Cengiz, a researcher who is based in Istanbul, called for an “independent and impartial” investigation into his death.

Explaining the impact the killing had had on her, she said, “At first, I could not accept what had happened. How are you expected to feel when someone you love has been slain in such a way? However, when I saw how ineffective the reaction was from the international community, I felt inspired to speak out.”

“My aim, despite the disappointing response, is to keep the issue alive. Those responsible, including at the highest levels of the regime, need to be held to account for what they did.”

“This was the murder of a journalist which was authorised by the state. That should be a matter of concern for everyone” Hatice Cengiz

“I want those people to lose sleep over this - including those who gave the orders for his death - and to be punished. This was the murder of a journalist which was authorised by the state. That should be a matter of concern for everyone.”

Speaking through an interpreter, she added, “There can be no justice for Jamal – he is not coming back. But he stood up for the voiceless in Saudi Arabia and the least I, and we, can do now is to do the same for those still languishing in Saudi jails.”

She contrasted the reaction of the EU and rest of the international community with Turkey which, she said, had “done all it can” to investigate the murder.

Callamard, echoing her comments, told reporters at Brussels Press Club that the EU had failed to hold the Saudis to account for the murder, which shocked the world and led to limited sanctions being imposed on the regime.

The French official said, “These sanctions are ineffective and inadequate. They target only low-level individuals and not those at the highest levels, including the Crown Prince, as should be the case.”

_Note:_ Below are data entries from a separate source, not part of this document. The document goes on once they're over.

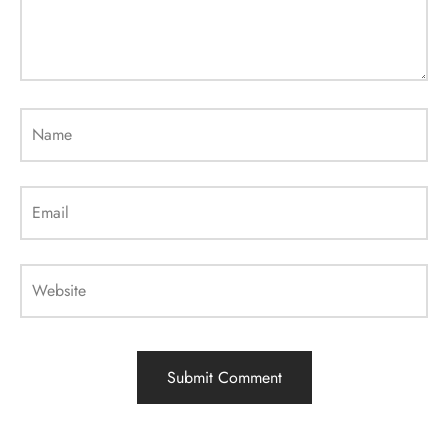
Name
Email
Website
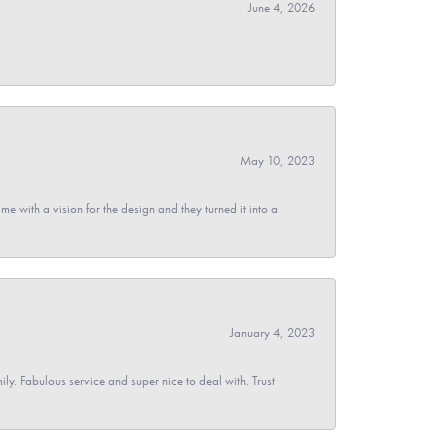
June 4, 2026
May 10, 2023
 with a vision for the design and they turned it into a
January 4, 2023
y. Fabulous service and super nice to deal with. Trust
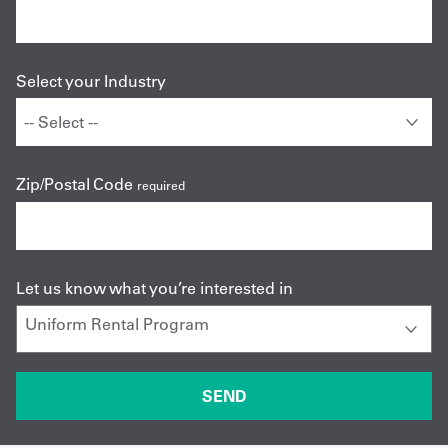
Select your Industry
Zip/Postal Code
required
Let us know what you’re interested in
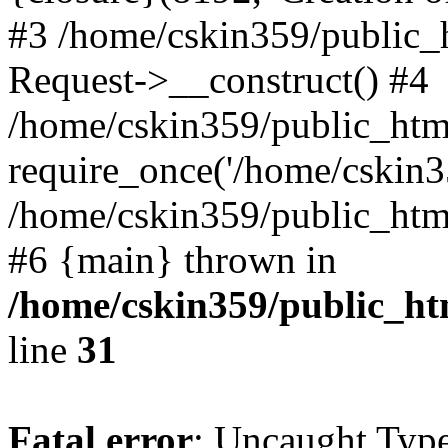
#3 /home/cskin359/public_
Request->__construct() #4
/home/cskin359/public_html
require_once('/home/cskin35
/home/cskin359/public_html/
#6 {main} thrown in
/home/cskin359/public_ht
line
31
Fatal error
: Uncaught Type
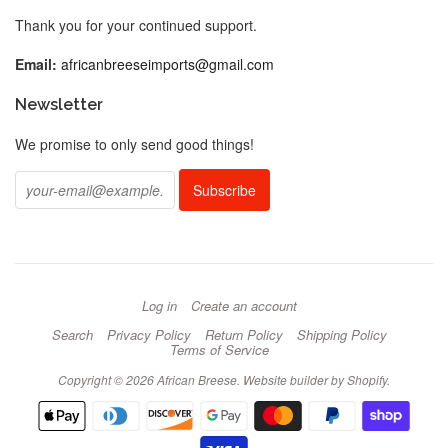
Thank you for your continued support.
Email:
africanbreeseimports@gmail.com
Newsletter
We promise to only send good things!
Log in
Create an account
Search
Privacy Policy
Return Policy
Shipping Policy
Terms of Service
Copyright © 2026 African Breese.
Website builder by Shopify
.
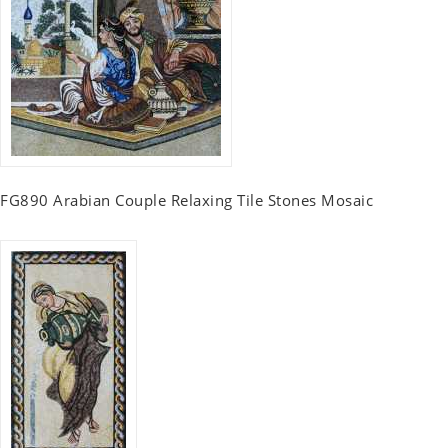
FG890 Arabian Couple Relaxing Tile Stones Mosaic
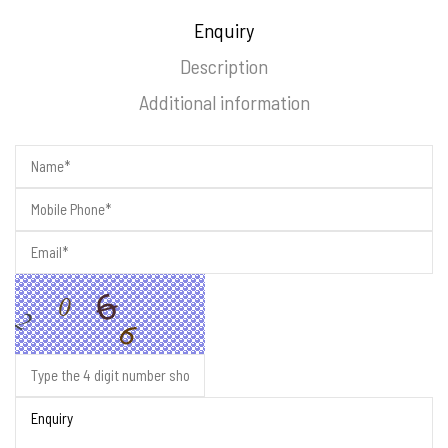
Enquiry
Description
Additional information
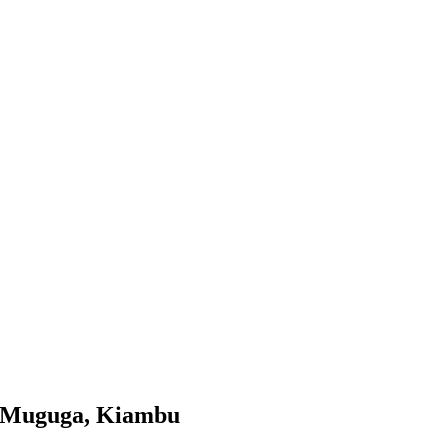
in Muguga, Kiambu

She added, “Initially, the EU issued strongly-worded statements about the killing but since then its response has been extremely disappointing, in line with the rest of the international community.”

“One of the reasons we are here in Brussels today is the say to the EU that we are not prepared to let this happen and want it to remedy the situation.”

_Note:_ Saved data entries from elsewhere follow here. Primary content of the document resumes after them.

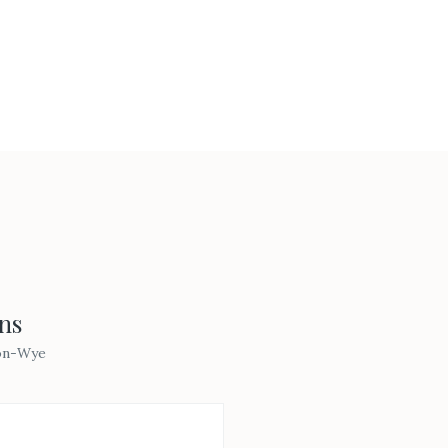
ns
on-Wye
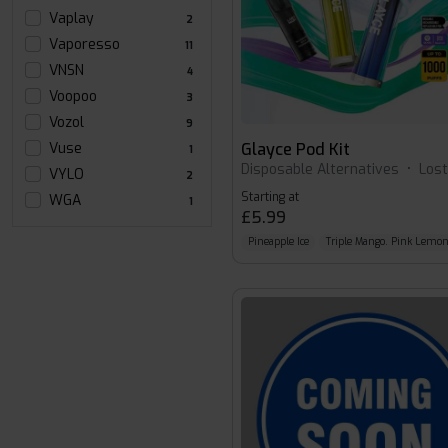
Vaplay
2
Vaporesso
11
VNSN
4
Voopoo
3
Vozol
9
Glayce Pod Kit
Vuse
1
Disposable Alternatives
•
Los
VYLO
2
Starting at
WGA
1
£5.99
Pineapple Ice
Triple Mango. Pink Lemo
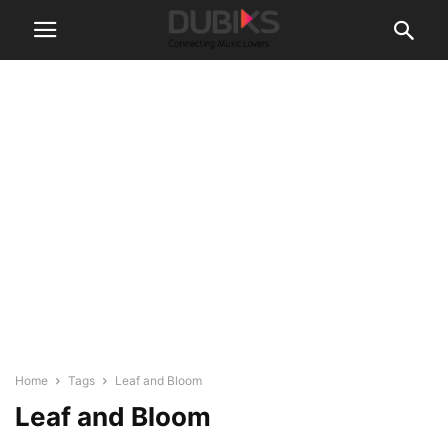
Home
Tags
Leaf and Bloom
Leaf and Bloom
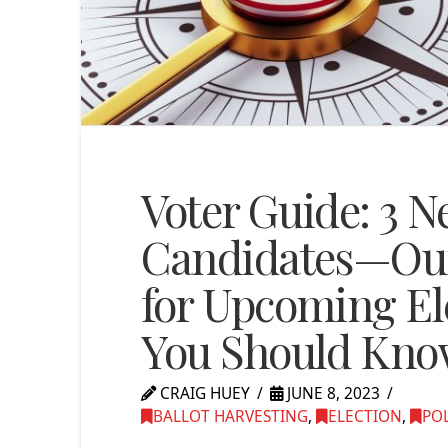
Voter Guide: 3 N
Candidates—Ou
for Upcoming El
You Should Know
CRAIG HUEY
JUNE 8, 2023
BALLOT HARVESTING
,
ELECTION
,
POL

“Initially, the EU issued strongly-worded statements about the killing but since then its response has been extremely disappointing, in line with the rest of the international community” Agnes Callamard, Special UN Rapporteur

She said there had been a “seeming unwillingness and passivity” to hold the Saudi regime to account for the journalist’s killing, adding, “Everyone seems to want to return to a ‘business-as-normal’ routine with the Saudis and that is just adding insult to injury in this case.”

“The international community has failed in its duty to ensure that the state cannot act with impunity and immunity.”

Both women have urged G20 countries to scrap Riyadh as the venue for the showpiece G20 summit next November, saying it would be a “mistake” and would send the wrong signals to victims of human rights abuses in the country.

Callamard added, “If it does go ahead in Riyadh there should, at the very least, be a special session on press freedom.”

She also called for a moratorium on European sales of surveillance technology to Saudi Arabia, saying this was being used against journalists and civil society.

As the crime happened on Turkish soil, she also said Turkey had a responsibility to ensure that the culprits are put on trial in the country and that this happens “without delay.”

“A trial in Turkey would be a major step towards uncovering the truth about what happened,” she noted.

Both Callamard and Cengiz were due to meet MEPs and EU officials later on Tuesday to update them about the case.

Amnesty International issued a stinging rebuke of Saudi Arabia this week, accusing the regime of attempting to “sportwash” the country’s tarnished image. This comes ahead of a world boxing title fight in Riyadh this Saturday.